# PASSAGE TO READ
Section 2. Appointment of Calculation Agent. The
--------------------------------
Company hereby appoints the Calculation Agent as its agent for
the purpose of calculating the Reset Rate for each Series of
Notes in accordance with this Agreement, and the Calculation
Agent hereby accepts such appointment.
Section 3. Determination of Reset Rate.
---------------------------
(a) Identification of Dealers. The Company shall, by
notice to the Calculation Agent given not later than 3:00 p.m.
New York City time on the date five Business Days prior to the
Reset Date for each Series of Notes, identify five Qualified
Dealers (including, as to each Dealer, its address, its telephone
number, its telecopier number and a contact name) from which the
Calculation Agent is to obtain Spread Bids for such Series in
order to calculate the Reset Rate for such Series as provided
herein. Two of the Dealers so specified shall be CSI and NMSI.
If the Company fails to identify five Qualified Dealers by such
time or if any Dealer (other than CSI and NMSI) identified by the
Company does not satisfy the criteria that the Calculation Agent
applies generally at such time in deciding whether to offer or to
make an extension of credit, then the Calculation Agent may, on
behalf of the Company, identify one or more Qualified Dealers
until five Qualified Dealers have been identified by the Company
or the Calculation Agent on its behalf. Each Qualified Dealer so
identified under this Section 3(a) is herein referred to as a
"DEALER".
(b) Obtaining Spread Bids. Not later than 3:00 p.m.
---------------------
New York City time on the date four Business Days prior to the
Reset Date for each Series of Notes, the Calculation Agent shall
provide to each Dealer identified under Section 3(a) with respect
to such Series (i) a copy of the Offering Circular, (ii) a copy
of the form of Note of such Series and (iii) a written request
that such Dealer submit, not later than 10:00 a.m. New York City
time on the Reset Date for such Series, a Spread Bid to the
Calculation Agent (which written request shall include the
relevant pricing assumptions for providing a Spread Bid,
including the method specified herein for calculating the Fixed
Reset Price and the Reset Rate). The Company may, not later than
the deadline specified in the foregoing clause (iii), submit a
Spread Bid to the Calculation Agent (which, for all purposes of
this Agreement other than Section 3(a), will be deemed to have
been submitted by a Dealer).

# JOB 1
In the calculation agent agreement, which two dealers must be among the five Qualified Dealers the Company identifies?
# JOB 2
Go on writing the calculation agent agreement, starting right after its final sentence.

# THE DATA

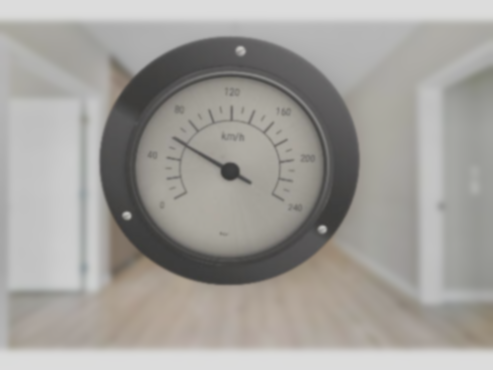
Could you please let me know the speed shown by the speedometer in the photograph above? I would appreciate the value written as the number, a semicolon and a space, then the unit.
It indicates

# RESULT 1
CSI and NMSI.

# RESULT 2
(c) Establishment of Fixed Reset Price. On the Reset
----------------------------------
Date for each Series of Notes, the Calculation Agent shall
determine the Fixed Reset Price for such Series. Promptly
following its determination of such Fixed Reset Price, the
Calculation Agent shall give notice to the Company of (i) with
respect to each Dealer from which the Calculation Agent received
Spread Bids by the deadline specified in Section 3(b), the name
of such Dealer and the Spread Bid submitted by it, (ii) the name
of the Dealer (which may be the Company) that submitted the
lowest such Spread Bid (the "SELECTED BID" for such Series) and
(iii) the Fixed Reset Price for such Series; provided that, if
two or more Spread Bids submitted by such deadline are equal and
are the lowest of all such Spread Bids, then the Company may in
its sole discretion select any of such equivalent Spread Bids
(and the Spread Bid so selected by the Company will be the deemed
to be the Selected Bid).
(d) Calculation of Reset Rate. Promptly following its
-------------------------
determination of the Fixed Reset Price for any Series of Notes,
the Calculation Agent shall calculate the Reset Rate and give
notice to the Company and the Dealer that submitted the Selected
Bid of the Fixed Reset Price, the Yield to Maturity and the Reset
Rate, in each case, for such Series. The Company shall, by
delivery on or prior to the Effective Date for such Series of an
officer's certificate to the Trustee pursuant to and in
accordance with the Indenture, establish the Reset Rate for such
Series as the rate of interest payable on the Notes of such
Series for the period from and including the Effective Date for
such Series to but excluding the Maturity Date for such Series.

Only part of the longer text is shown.